Not a notoriously imaginative bunch to begin with, the vanilla-identified sex havers of the world are buying the suggested sex toys and other accessories in droves, reinforcing the time-honored truth that making people feel ashamed of themselves is a great way to sell basically anything.

The problem, of course, is that buying a riding crop for a night doesn’t make you enjoy getting spanked. Sexual preference can’t be faked (at least not well or to everyone’s mutual pleasure), and the couple playing around with a set of fuzzy handcuffs might get some thrill out of feeling “bad” for an evening, but those cuffs will quickly end up in the junk drawer with the all the crumpled receipts and paint stirrers (incidentally a fantastic DIY stand-in for spanking paddles) if it’s just not their thing.

The absolutism of the fight against vanilla sex (it’s never just like “have fun with it!”) suggests a total lack of awareness re: the actualities of the kink community. As even a light bondage enthusiast could tell you, 50 Shades of Grey is not an accurate representation of BDSM, let alone a reliable representation of the entire realm of kinks out there. To say someone is either kinky or vanilla is to ignore the incredibly varied world of fetishes and preferences nestled under the umbrella term “kinky.” It’s a logical extension then, that the same is true of vanilla. Not everyone who is into power play is into water sports; not everyone who likes it missionary likes it with the lights off.

It’s worth noting that any fear or self-consciousness felt by those participating in vanilla sex is not the same as the real, actual stigma facing practitioners of kink. The worry that others might find your sex life boring is not the same as being unable to be open about your sexual preferences for fear of losing custody of your children or facing repercussions at work. Sure, our sex-obsessed yet sexuality-negative culture means everyone feels kind of terrible about their sexuality, but “vanilla privilege” is very much a real thing, intersecting in particular with the more familiar white and heterosexual privileges. In sex as in anything else, it’s easier to be (or even just appear) mainstream.

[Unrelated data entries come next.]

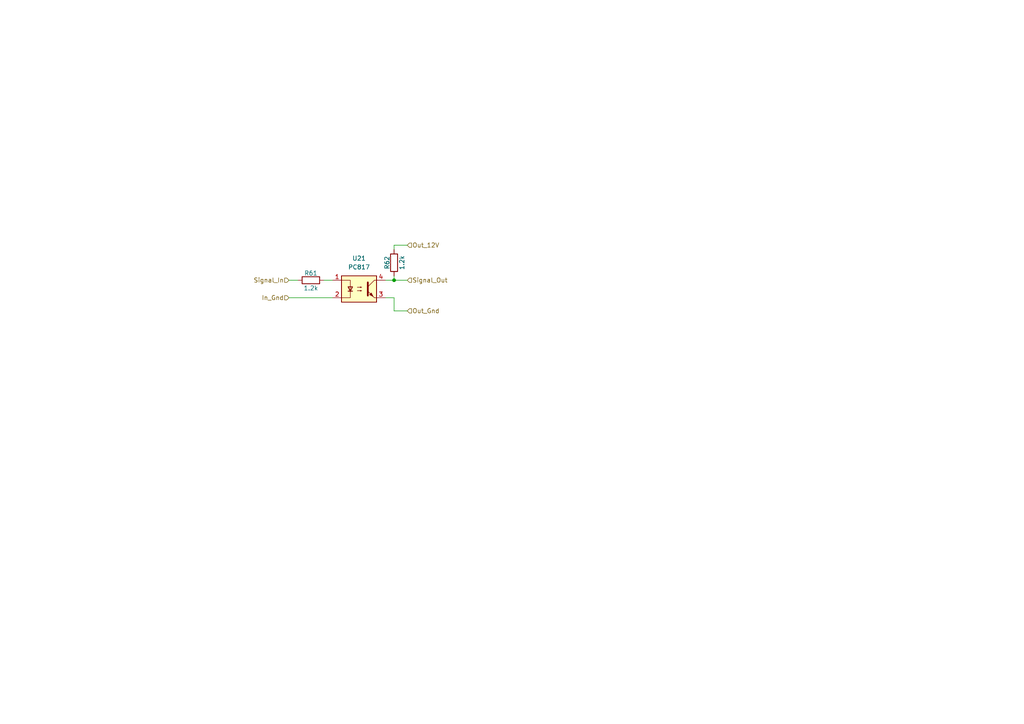
<source format=kicad_sch>
(kicad_sch
	(version 20250114)
	(generator "eeschema")
	(generator_version "9.0")
	(uuid "61fe4e92-0111-4f1d-8b91-3a9decd3913b")
	(paper "A4")
	(lib_symbols
		(symbol "Device:R"
			(pin_numbers
				(hide yes)
			)
			(pin_names
				(offset 0)
			)
			(exclude_from_sim no)
			(in_bom yes)
			(on_board yes)
			(property "Reference" "R"
				(at 2.032 0 90)
				(effects
					(font
						(size 1.27 1.27)
					)
				)
			)
			(property "Value" "R"
				(at 0 0 90)
				(effects
					(font
						(size 1.27 1.27)
					)
				)
			)
			(property "Footprint" ""
				(at -1.778 0 90)
				(effects
					(font
						(size 1.27 1.27)
					)
					(hide yes)
				)
			)
			(property "Datasheet" "~"
				(at 0 0 0)
				(effects
					(font
						(size 1.27 1.27)
					)
					(hide yes)
				)
			)
			(property "Description" "Resistor"
				(at 0 0 0)
				(effects
					(font
						(size 1.27 1.27)
					)
					(hide yes)
				)
			)
			(property "ki_keywords" "R res resistor"
				(at 0 0 0)
				(effects
					(font
						(size 1.27 1.27)
					)
					(hide yes)
				)
			)
			(property "ki_fp_filters" "R_*"
				(at 0 0 0)
				(effects
					(font
						(size 1.27 1.27)
					)
					(hide yes)
				)
			)
			(symbol "R_0_1"
				(rectangle
					(start -1.016 -2.54)
					(end 1.016 2.54)
					(stroke
						(width 0.254)
						(type default)
					)
					(fill
						(type none)
					)
				)
			)
			(symbol "R_1_1"
				(pin passive line
					(at 0 3.81 270)
					(length 1.27)
					(name "~"
						(effects
							(font
								(size 1.27 1.27)
							)
						)
					)
					(number "1"
						(effects
							(font
								(size 1.27 1.27)
							)
						)
					)
				)
				(pin passive line
					(at 0 -3.81 90)
					(length 1.27)
					(name "~"
						(effects
							(font
								(size 1.27 1.27)
							)
						)
					)
					(number "2"
						(effects
							(font
								(size 1.27 1.27)
							)
						)
					)
				)
			)
			(embedded_fonts no)
		)
		(symbol "Isolator:PC817"
			(pin_names
				(offset 1.016)
			)
			(exclude_from_sim no)
			(in_bom yes)
			(on_board yes)
			(property "Reference" "U"
				(at -5.08 5.08 0)
				(effects
					(font
						(size 1.27 1.27)
					)
					(justify left)
				)
			)
			(property "Value" "PC817"
				(at 0 5.08 0)
				(effects
					(font
						(size 1.27 1.27)
					)
					(justify left)
				)
			)
			(property "Footprint" "Package_DIP:DIP-4_W7.62mm"
				(at -5.08 -5.08 0)
				(effects
					(font
						(size 1.27 1.27)
						(italic yes)
					)
					(justify left)
					(hide yes)
				)
			)
			(property "Datasheet" "http://www.soselectronic.cz/a_info/resource/d/pc817.pdf"
				(at 0 0 0)
				(effects
					(font
						(size 1.27 1.27)
					)
					(justify left)
					(hide yes)
				)
			)
			(property "Description" "DC Optocoupler, Vce 35V, CTR 50-300%, DIP-4"
				(at 0 0 0)
				(effects
					(font
						(size 1.27 1.27)
					)
					(hide yes)
				)
			)
			(property "ki_keywords" "NPN DC Optocoupler"
				(at 0 0 0)
				(effects
					(font
						(size 1.27 1.27)
					)
					(hide yes)
				)
			)
			(property "ki_fp_filters" "DIP*W7.62mm*"
				(at 0 0 0)
				(effects
					(font
						(size 1.27 1.27)
					)
					(hide yes)
				)
			)
			(symbol "PC817_0_1"
				(rectangle
					(start -5.08 3.81)
					(end 5.08 -3.81)
					(stroke
						(width 0.254)
						(type default)
					)
					(fill
						(type background)
					)
				)
				(polyline
					(pts
						(xy -5.08 2.54) (xy -2.54 2.54) (xy -2.54 -0.635)
					)
					(stroke
						(width 0)
						(type default)
					)
					(fill
						(type none)
					)
				)
				(polyline
					(pts
						(xy -3.175 -0.635) (xy -1.905 -0.635)
					)
					(stroke
						(width 0.254)
						(type default)
					)
					(fill
						(type none)
					)
				)
				(polyline
					(pts
						(xy -2.54 -0.635) (xy -2.54 -2.54) (xy -5.08 -2.54)
					)
					(stroke
						(width 0)
						(type default)
					)
					(fill
						(type none)
					)
				)
				(polyline
					(pts
						(xy -2.54 -0.635) (xy -3.175 0.635) (xy -1.905 0.635) (xy -2.54 -0.635)
					)
					(stroke
						(width 0.254)
						(type default)
					)
					(fill
						(type none)
					)
				)
				(polyline
					(pts
						(xy -0.508 0.508) (xy 0.762 0.508) (xy 0.381 0.381) (xy 0.381 0.635) (xy 0.762 0.508)
					)
					(stroke
						(width 0)
						(type default)
					)
					(fill
						(type none)
					)
				)
				(polyline
					(pts
						(xy -0.508 -0.508) (xy 0.762 -0.508) (xy 0.381 -0.635) (xy 0.381 -0.381) (xy 0.762 -0.508)
					)
					(stroke
						(width 0)
						(type default)
					)
					(fill
						(type none)
					)
				)
				(polyline
					(pts
						(xy 2.54 1.905) (xy 2.54 -1.905)
					)
					(stroke
						(width 0.508)
						(type default)
					)
					(fill
						(type none)
					)
				)
				(polyline
					(pts
						(xy 2.54 0.635) (xy 4.445 2.54)
					)
					(stroke
						(width 0)
						(type default)
					)
					(fill
						(type none)
					)
				)
				(polyline
					(pts
						(xy 3.048 -1.651) (xy 3.556 -1.143) (xy 4.064 -2.159) (xy 3.048 -1.651)
					)
					(stroke
						(width 0)
						(type default)
					)
					(fill
						(type outline)
					)
				)
				(polyline
					(pts
						(xy 4.445 2.54) (xy 5.08 2.54)
					)
					(stroke
						(width 0)
						(type default)
					)
					(fill
						(type none)
					)
				)
				(polyline
					(pts
						(xy 4.445 -2.54) (xy 2.54 -0.635)
					)
					(stroke
						(width 0)
						(type default)
					)
					(fill
						(type outline)
					)
				)
				(polyline
					(pts
						(xy 4.445 -2.54) (xy 5.08 -2.54)
					)
					(stroke
						(width 0)
						(type default)
					)
					(fill
						(type none)
					)
				)
			)
			(symbol "PC817_1_1"
				(pin passive line
					(at -7.62 2.54 0)
					(length 2.54)
					(name "~"
						(effects
							(font
								(size 1.27 1.27)
							)
						)
					)
					(number "1"
						(effects
							(font
								(size 1.27 1.27)
							)
						)
					)
				)
				(pin passive line
					(at -7.62 -2.54 0)
					(length 2.54)
					(name "~"
						(effects
							(font
								(size 1.27 1.27)
							)
						)
					)
					(number "2"
						(effects
							(font
								(size 1.27 1.27)
							)
						)
					)
				)
				(pin passive line
					(at 7.62 2.54 180)
					(length 2.54)
					(name "~"
						(effects
							(font
								(size 1.27 1.27)
							)
						)
					)
					(number "4"
						(effects
							(font
								(size 1.27 1.27)
							)
						)
					)
				)
				(pin passive line
					(at 7.62 -2.54 180)
					(length 2.54)
					(name "~"
						(effects
							(font
								(size 1.27 1.27)
							)
						)
					)
					(number "3"
						(effects
							(font
								(size 1.27 1.27)
							)
						)
					)
				)
			)
			(embedded_fonts no)
		)
	)
	(junction
		(at 114.3 81.28)
		(diameter 0)
		(color 0 0 0 0)
		(uuid "ed318701-8203-46e5-af4f-047db7babf4e")
	)
	(wire
		(pts
			(xy 83.82 81.28) (xy 86.36 81.28)
		)
		(stroke
			(width 0)
			(type default)
		)
		(uuid "07869bd0-a7a0-4046-82cc-a25285403457")
	)
	(wire
		(pts
			(xy 114.3 81.28) (xy 111.76 81.28)
		)
		(stroke
			(width 0)
			(type default)
		)
		(uuid "0b2037e0-6a4f-4f14-9ac4-08a59aa11b96")
	)
	(wire
		(pts
			(xy 114.3 86.36) (xy 114.3 90.17)
		)
		(stroke
			(width 0)
			(type default)
		)
		(uuid "367f0e5e-8d28-48d7-b3d3-680ce43b3117")
	)
	(wire
		(pts
			(xy 114.3 71.12) (xy 114.3 72.39)
		)
		(stroke
			(width 0)
			(type default)
		)
		(uuid "453bb199-65dc-4f6e-ba05-985026ae0ab0")
	)
	(wire
		(pts
			(xy 114.3 80.01) (xy 114.3 81.28)
		)
		(stroke
			(width 0)
			(type default)
		)
		(uuid "4a2f6d1e-3e14-4214-875c-26f8a7d9c693")
	)
	(wire
		(pts
			(xy 118.11 71.12) (xy 114.3 71.12)
		)
		(stroke
			(width 0)
			(type default)
		)
		(uuid "5a0bd244-5e28-4eab-8703-eb6c9da3b9a2")
	)
	(wire
		(pts
			(xy 111.76 86.36) (xy 114.3 86.36)
		)
		(stroke
			(width 0)
			(type default)
		)
		(uuid "6893dbc2-b234-40c8-a0c3-bc4d96151517")
	)
	(wire
		(pts
			(xy 114.3 81.28) (xy 118.11 81.28)
		)
		(stroke
			(width 0)
			(type default)
		)
		(uuid "731e6cac-5677-4791-aceb-8c22b75e1bb6")
	)
	(wire
		(pts
			(xy 83.82 86.36) (xy 96.52 86.36)
		)
		(stroke
			(width 0)
			(type default)
		)
		(uuid "76259831-b119-47dd-bcfe-4553f1214e9a")
	)
	(wire
		(pts
			(xy 114.3 90.17) (xy 118.11 90.17)
		)
		(stroke
			(width 0)
			(type default)
		)
		(uuid "77fcec69-9cc2-49a5-a0f5-e1e2924792d3")
	)
	(wire
		(pts
			(xy 93.98 81.28) (xy 96.52 81.28)
		)
		(stroke
			(width 0)
			(type default)
		)
		(uuid "8d21d871-9a64-4213-93b5-82841d9c2877")
	)
	(hierarchical_label "Out_12V"
		(shape input)
		(at 118.11 71.12 0)
		(effects
			(font
				(size 1.27 1.27)
			)
			(justify left)
		)
		(uuid "2ea729e8-dfc7-4d80-9766-a22dd622211e")
	)
	(hierarchical_label "In_Gnd"
		(shape input)
		(at 83.82 86.36 180)
		(effects
			(font
				(size 1.27 1.27)
			)
			(justify right)
		)
		(uuid "36e79a95-1834-4c90-9bd6-43f29e58ed7f")
	)
	(hierarchical_label "Out_Gnd"
		(shape input)
		(at 118.11 90.17 0)
		(effects
			(font
				(size 1.27 1.27)
			)
			(justify left)
		)
		(uuid "9a598f6e-f18e-404a-b8b8-ec505917ee23")
	)
	(hierarchical_label "Signal_Out"
		(shape input)
		(at 118.11 81.28 0)
		(effects
			(font
				(size 1.27 1.27)
			)
			(justify left)
		)
		(uuid "e4a86596-038c-4443-9a2f-79e5550e3121")
	)
	(hierarchical_label "Signal_In"
		(shape input)
		(at 83.82 81.28 180)
		(effects
			(font
				(size 1.27 1.27)
			)
			(justify right)
		)
		(uuid "fb03de16-0f39-4212-b961-e6e1942aaa25")
	)
	(symbol
		(lib_id "Device:R")
		(at 114.3 76.2 180)
		(unit 1)
		(exclude_from_sim no)
		(in_bom yes)
		(on_board yes)
		(dnp no)
		(uuid "045c2d93-675b-4480-a1a5-adacf039d79d")
		(property "Reference" "R62"
			(at 112.268 76.2 90)
			(effects
				(font
					(size 1.27 1.27)
				)
			)
		)
		(property "Value" "1.2k"
			(at 116.586 76.2 90)
			(effects
				(font
					(size 1.27 1.27)
				)
			)
		)
		(property "Footprint" "Resistor_SMD:R_0603_1608Metric_Pad0.98x0.95mm_HandSolder"
			(at 116.078 76.2 90)
			(effects
				(font
					(size 1.27 1.27)
				)
				(hide yes)
			)
		)
		(property "Datasheet" "~"
			(at 114.3 76.2 0)
			(effects
				(font
					(size 1.27 1.27)
				)
				(hide yes)
			)
		)
		(property "Description" "Resistor"
			(at 114.3 76.2 0)
			(effects
				(font
					(size 1.27 1.27)
				)
				(hide yes)
			)
		)
		(pin "1"
			(uuid "b6a29467-3e34-40bb-b3e5-35553f035c6e")
		)
		(pin "2"
			(uuid "7155bd94-46a9-46d2-b6d0-808b3a127b45")
		)
		(instances
			(project "VFD_V1"
				(path "/e60c11d9-ab9e-4760-a4a7-008fcec65a72/fc30a5fb-ff38-4397-8c78-21712589d910/15d84fde-48a5-471f-8aa3-e7a3fbba29f1"
					(reference "R62")
					(unit 1)
				)
			)
		)
	)
	(symbol
		(lib_id "Device:R")
		(at 90.17 81.28 90)
		(unit 1)
		(exclude_from_sim no)
		(in_bom yes)
		(on_board yes)
		(dnp no)
		(uuid "1098428c-cc0c-480c-a4e0-53a7ae4ed420")
		(property "Reference" "R61"
			(at 90.17 79.248 90)
			(effects
				(font
					(size 1.27 1.27)
				)
			)
		)
		(property "Value" "1.2k"
			(at 90.17 83.566 90)
			(effects
				(font
					(size 1.27 1.27)
				)
			)
		)
		(property "Footprint" "Resistor_SMD:R_0603_1608Metric_Pad0.98x0.95mm_HandSolder"
			(at 90.17 83.058 90)
			(effects
				(font
					(size 1.27 1.27)
				)
				(hide yes)
			)
		)
		(property "Datasheet" "~"
			(at 90.17 81.28 0)
			(effects
				(font
					(size 1.27 1.27)
				)
				(hide yes)
			)
		)
		(property "Description" "Resistor"
			(at 90.17 81.28 0)
			(effects
				(font
					(size 1.27 1.27)
				)
				(hide yes)
			)
		)
		(pin "1"
			(uuid "776adb4e-91c6-4296-aba9-ee9858441f25")
		)
		(pin "2"
			(uuid "9e1e7853-7e26-4117-a0a5-ebebab1f1720")
		)
		(instances
			(project "VFD_V1"
				(path "/e60c11d9-ab9e-4760-a4a7-008fcec65a72/fc30a5fb-ff38-4397-8c78-21712589d910/15d84fde-48a5-471f-8aa3-e7a3fbba29f1"
					(reference "R61")
					(unit 1)
				)
			)
		)
	)
	(symbol
		(lib_id "Isolator:PC817")
		(at 104.14 83.82 0)
		(unit 1)
		(exclude_from_sim no)
		(in_bom yes)
		(on_board yes)
		(dnp no)
		(fields_autoplaced yes)
		(uuid "6d9d36bf-f26f-4b1c-a38e-6b363ccf66f6")
		(property "Reference" "U21"
			(at 104.14 74.93 0)
			(effects
				(font
					(size 1.27 1.27)
				)
			)
		)
		(property "Value" "PC817"
			(at 104.14 77.47 0)
			(effects
				(font
					(size 1.27 1.27)
				)
			)
		)
		(property "Footprint" "Package_DIP:DIP-4_W7.62mm_SMDSocket_SmallPads"
			(at 99.06 88.9 0)
			(effects
				(font
					(size 1.27 1.27)
					(italic yes)
				)
				(justify left)
				(hide yes)
			)
		)
		(property "Datasheet" "http://www.soselectronic.cz/a_info/resource/d/pc817.pdf"
			(at 104.14 83.82 0)
			(effects
				(font
					(size 1.27 1.27)
				)
				(justify left)
				(hide yes)
			)
		)
		(property "Description" "DC Optocoupler, Vce 35V, CTR 50-300%, DIP-4"
			(at 104.14 83.82 0)
			(effects
				(font
					(size 1.27 1.27)
				)
				(hide yes)
			)
		)
		(pin "2"
			(uuid "3eb229dd-2d54-4eea-a455-2673ee947e9a")
		)
		(pin "3"
			(uuid "de9a1059-a747-4d14-a16a-99226d0baf63")
		)
		(pin "4"
			(uuid "abb14c84-7a92-4f4b-aee2-e9b9d8a933cc")
		)
		(pin "1"
			(uuid "482b8ca1-225e-4951-9cc0-9561161c5bc1")
		)
		(instances
			(project ""
				(path "/e60c11d9-ab9e-4760-a4a7-008fcec65a72/fc30a5fb-ff38-4397-8c78-21712589d910/15d84fde-48a5-471f-8aa3-e7a3fbba29f1"
					(reference "U21")
					(unit 1)
				)
			)
		)
	)
)

</source>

For it really is just the appearance of normality. No one’s sex life is exactly like anyone else’s, and as such, to try to classify one type of sex as standard or basic is ridiculous. The frustration of vanilla—this constant quest to kinkify normative sexual relationships—seems to be the result of people’s actual sexual practices and desires butting up against the idea that there is one unified, normative way that “most” people have sex. If I’m supposed to be the default, the married man wonders, why do I want my wife to peg me sometimes? If I’m not kinky, a 22- year-old straight woman who only watches lesbian porn asks, why am I so interested in the idea of a threesome? The danger of vanilla is seeing it as “default” when it’s as amorphous as any individual kinky person’s sexual preferences. Tying someone up with some cheap handcuffs might seem turbo-vanilla, but to the 60-year-old married couple who haven’t had sex with the lights on in 12 years, it’s kinky as hell.

So forget role playing. The one thing the kink community definitely has on vanilla sex havers is that they are, generally, better equipped to talk about it, less embarrassed to try new things, more open to the idea that sex and relationships involve a continual renegotiation of boundaries and preferences. Because their way of sex, rightly or wrongly, is not considered the default, the kink community has had to develop an incredibly specific and far-reaching vocabulary with which to discuss and examine wants, desires, and actions. There are workshops, conferences, and message boards all designed to let kinky people understand themselves and their parters better—so they do.

And that, I think, is what’s missing from vanilla sex. Rather than trying to “spice up” your love life with imported sexual practices that don’t fit your tastes, why not borrow kink culture’s emphasis on dialogue and enthusiastic consent? The hottest move your sex life can steal from kink isn’t handcuffs, it’s discussion.

Sorry if that sounds kind of vanilla.